Aortic edema

Morphology of the arterial edema. Gelatinous elevations of intima of the aorta and coronary vessels

At a microscopic examination Aortic wall in the zone of the OOI was observed focalintimal edema, which is an insudate, spreading the elements of the connective tissue of the intima. In all cases, the insudate spread to the entire thickness of the intima, reaching the inner elastic membrane.

In most cases, in the zone of the intima edema, desquamation endothelium. In the subendothelial layer of the intima,loosening and spreading of collagen and elastic fibers, MMC. Focal metachromasia of the main substance, irregular distribution of glycosaminoglycans was detected. In the zone of the OOI, swelling, splitting, chaotic arrangement of collagen and elastic fibers, clumps and filaments of fibrinogen are traced.

Internal elastic membrane sharp thinned, fragmented, split. In this zone, focal proliferation of the MMC, their focal aggregations under the BEM, neoplasm of the elastic and collagen fibers, penetration of the GM K from the media into the intima through defects of the VEM are noted. In all cases of the aortic OOI, a lesion of the main substance was detected in the form of focal metachromasia, pericellular edema, accumulation of acidic and neutral glycosaminoglycans.

Thus, greyish gelatinous intimal aorta elevations are a consequence of its focal edema. Such local accumulation of fluid can theoretically result from both a delay in the absorption of blood plasma, normally perfused from the lumen of the vessel in the vasa vasorum and feeding the vessel wall, and an increase in the penetration of blood proteins into the intima. The etiologic factors that activate these mechanisms seem to be very diverse, and, as was proved for the mechanism of atherogenesis, some of them can cause a purely mechanical trauma to the endothelium or the underlying intimal tissue, altering its metabolism and leading to a disruption permeability of the endothelium.

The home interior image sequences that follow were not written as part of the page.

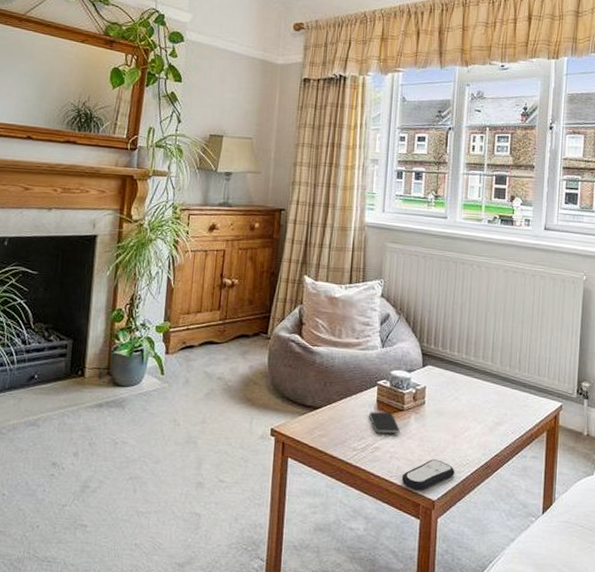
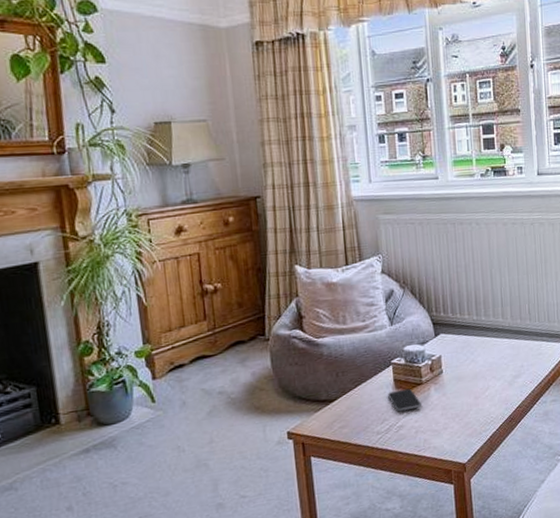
remote control: present [401,459,455,491] -> none [430,423,481,458]

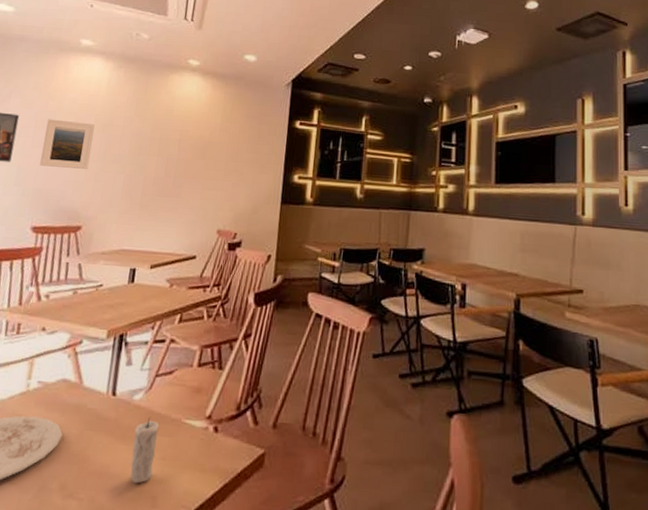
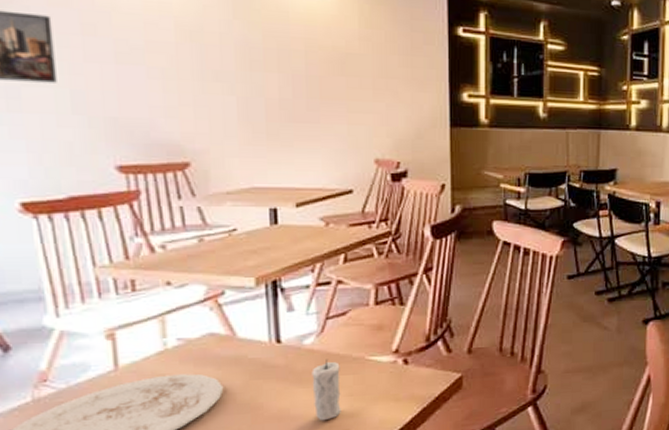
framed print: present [40,119,95,169] -> none [98,22,181,90]

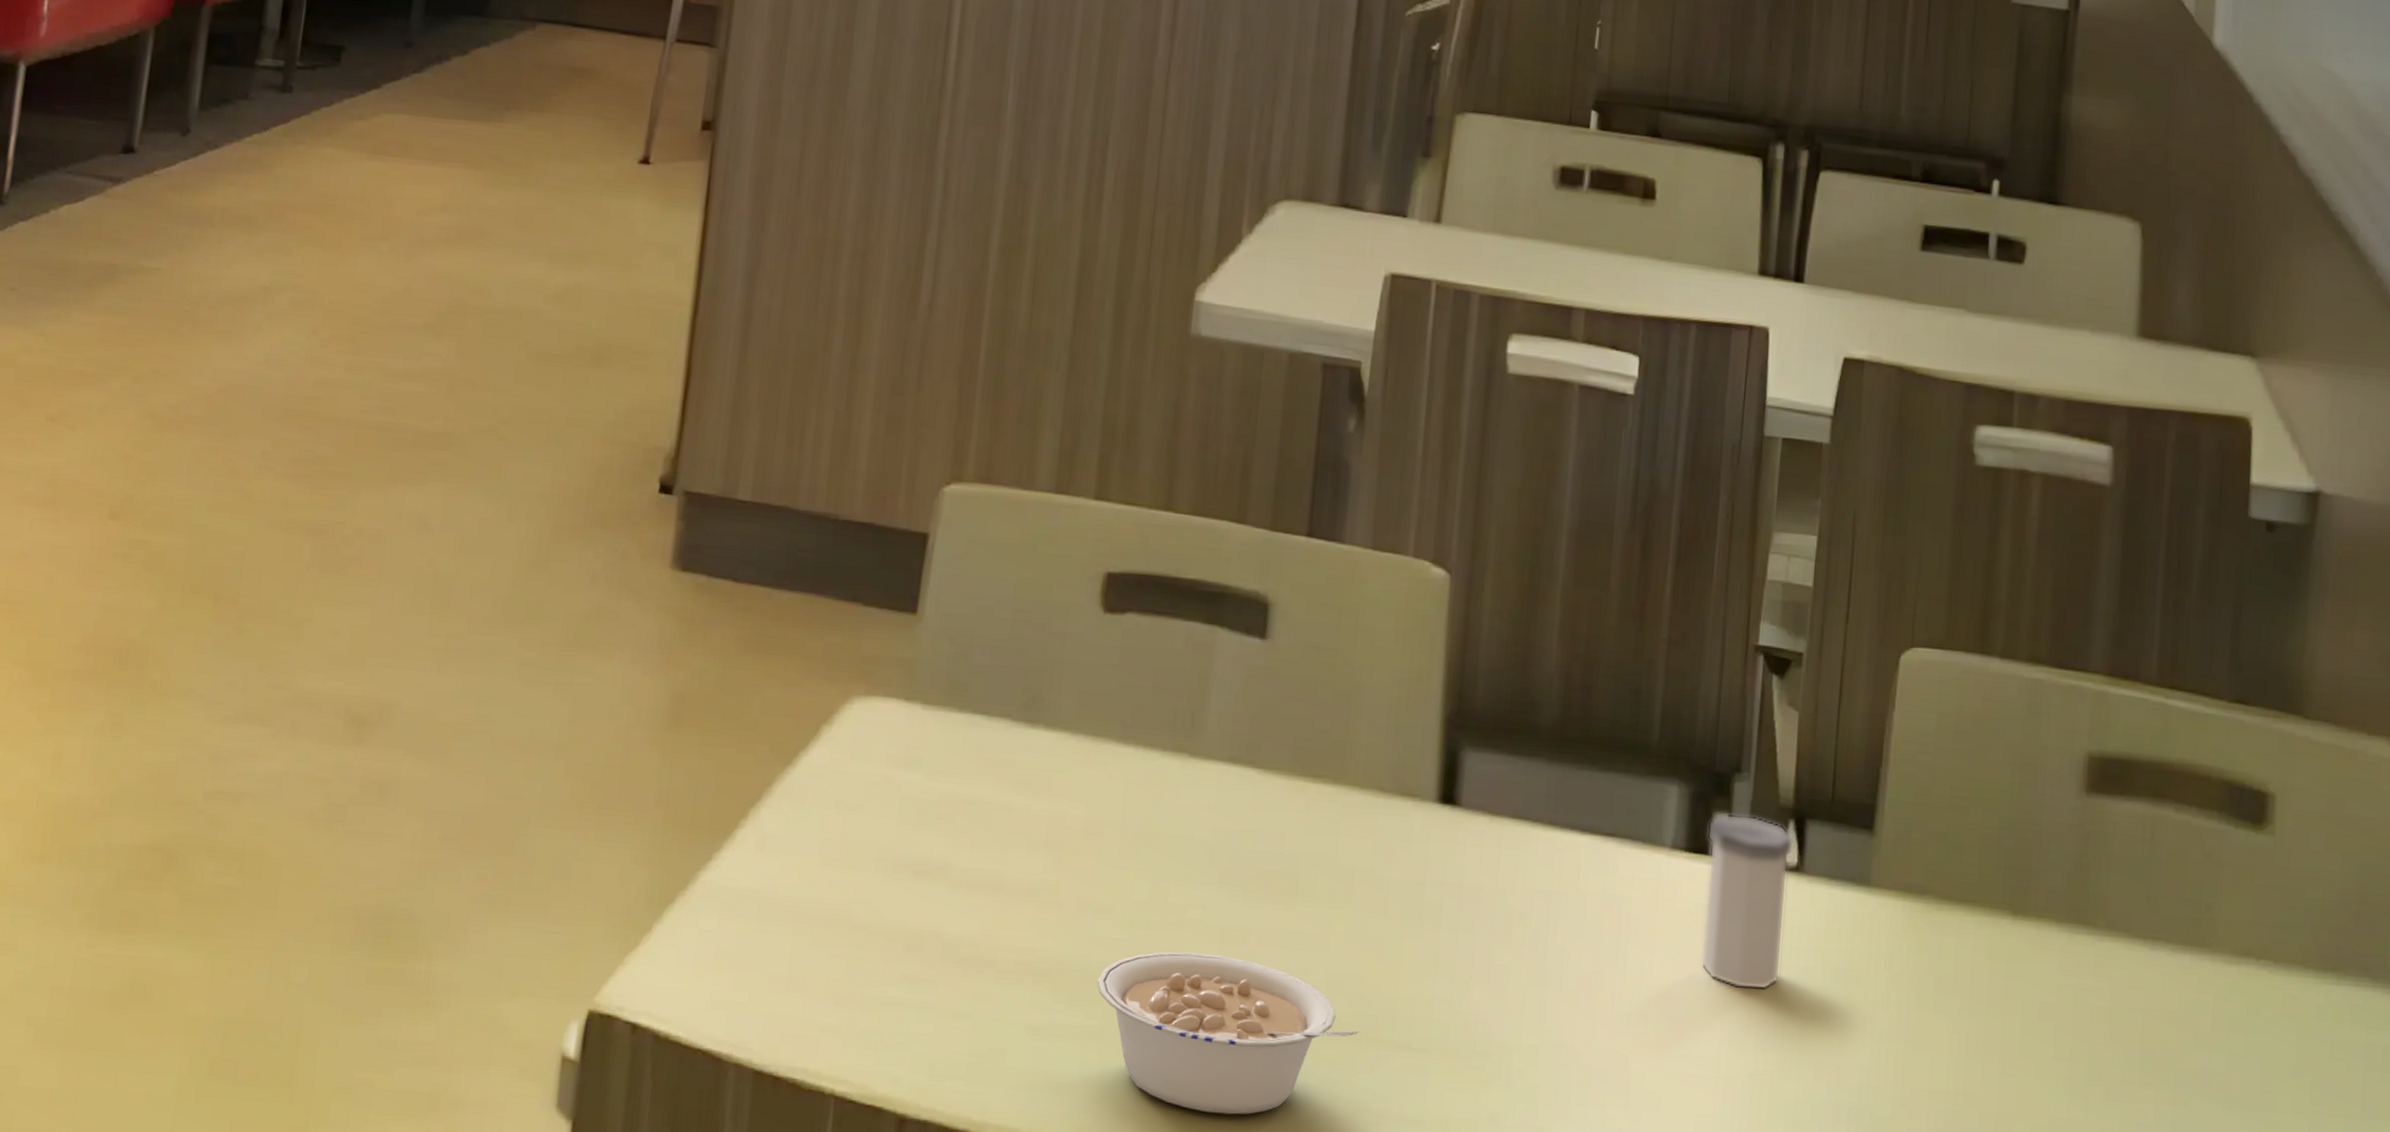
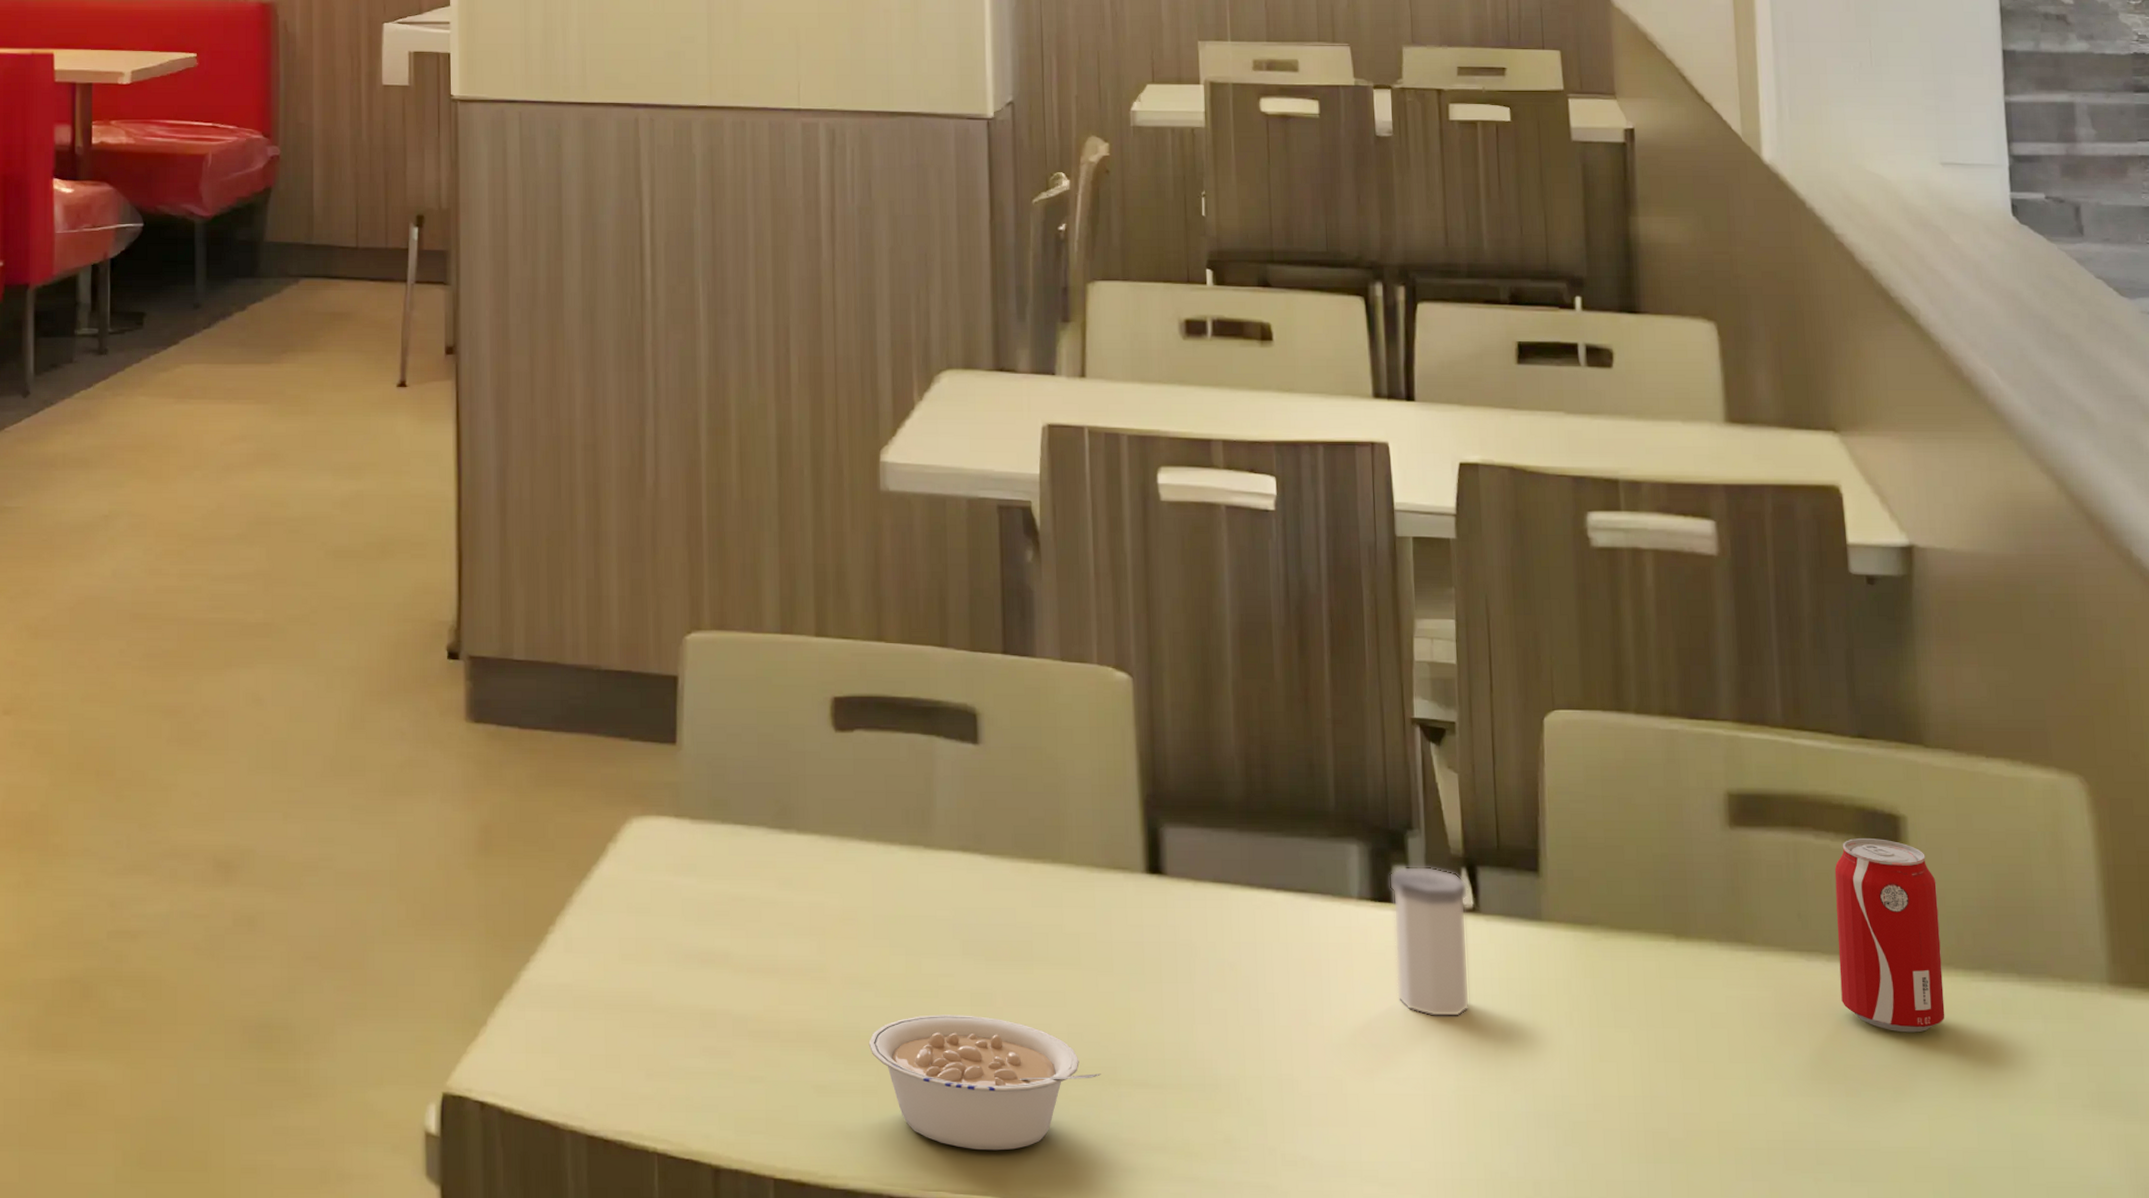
beverage can: none [2182,815,2298,1038] -> present [1834,838,1945,1033]

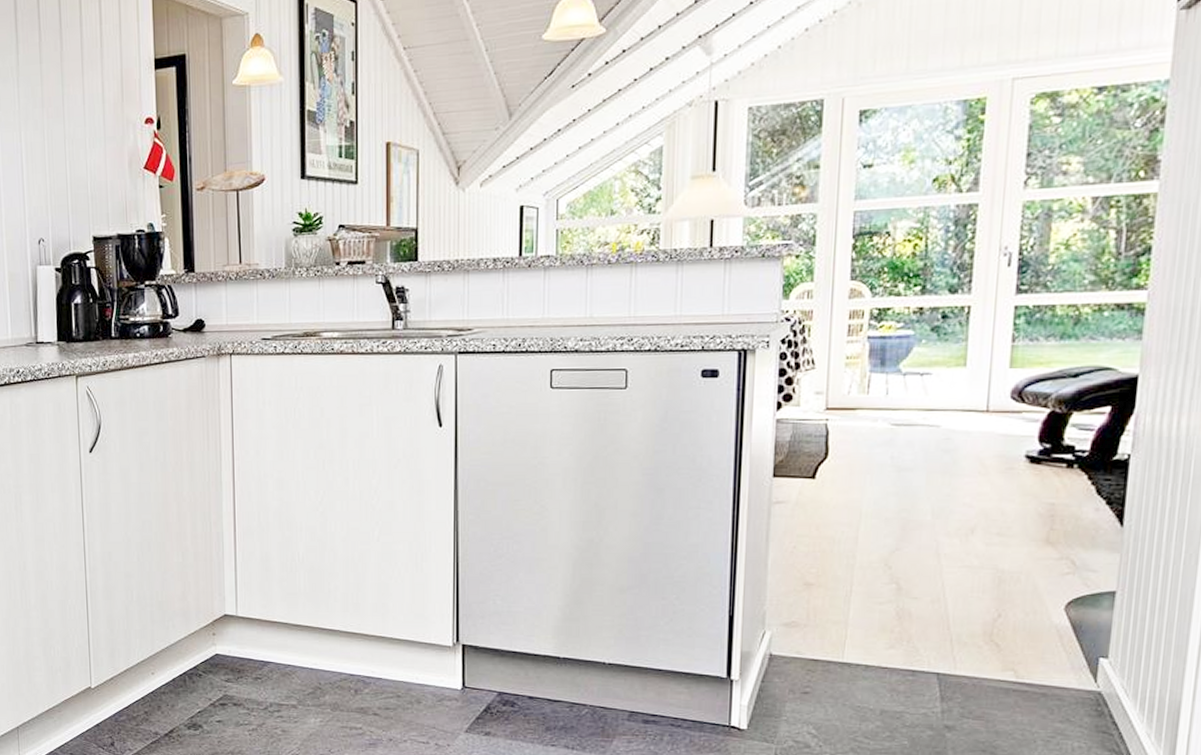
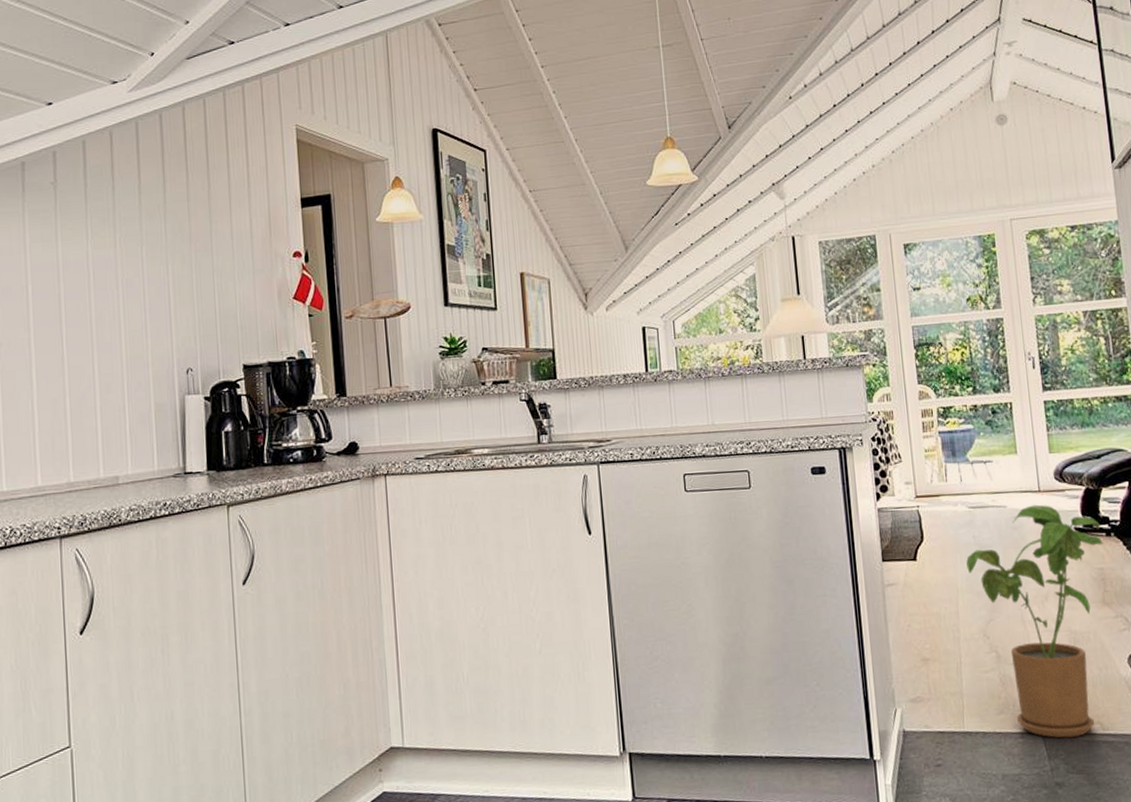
house plant: none [877,426,1061,682] -> present [966,504,1103,738]

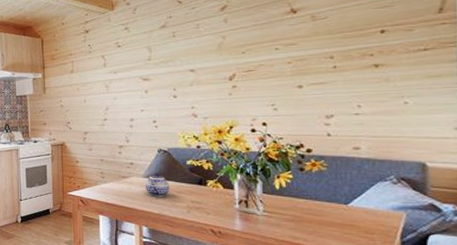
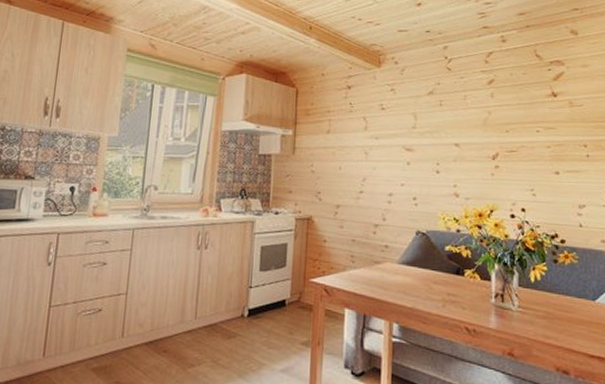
teapot: present [145,173,169,197] -> none [399,259,425,288]

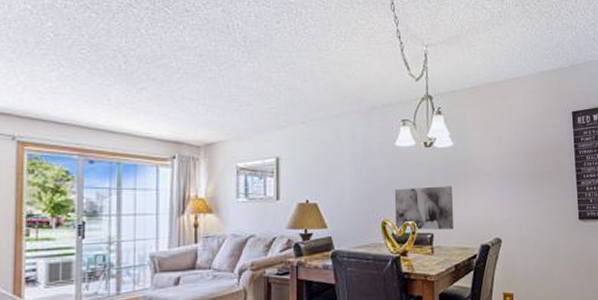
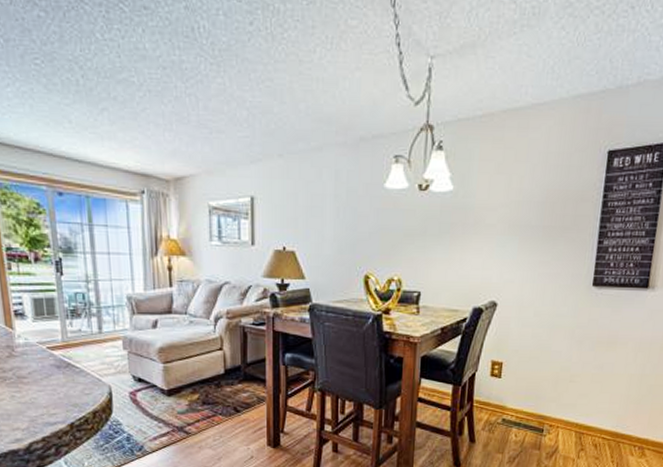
wall art: present [394,186,454,230] -> none [378,238,448,289]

Normally, through vascular wall there is a moderate amount of albumin, a smallthe number of a- and beta-lipoproteins, a very small number of globulins; fibrinogen is normal in the intima is not included or is present in small amounts. Since edematous fluid in the foci of intimal edema mostly consists of albumins and globulins and mechanically separates connective tissue fibers and MMC, without changing their structural integrity, it can be completely adsorbed by vasa vasorum and the normal structure of the intima can be completely restored. Consequently, this stage of serous focal edema of the intima is a reversible process.

In case of further increase permeability endothelium in intima penetrate large moleculesfibrinogen and cause serous-fibrinous edema. Fibrinogen precipitates in tissues, fibrin in the form of fibrous and granular formations accumulates in the OOI. In the late stages of development in the zone of the OOI, the phenomena of the organization of serous fibrinous insulin begin to develop with the development of fibrous connective tissue, proliferation of the MMC with their fat metamorphosis, degeneration and extracellular release of lipids, which can lead to the formation of lipid fibrous atherosclerotic plaques.

In view of the small number of observations focal edema of intima of the aorta in children. in this work was not possibleanalyze the material in the age-sexual and ethnic aspects. We made an attempt to conduct a histomorphological characterization of focal edema of intima of the aorta as an early preterosclerotic lesion.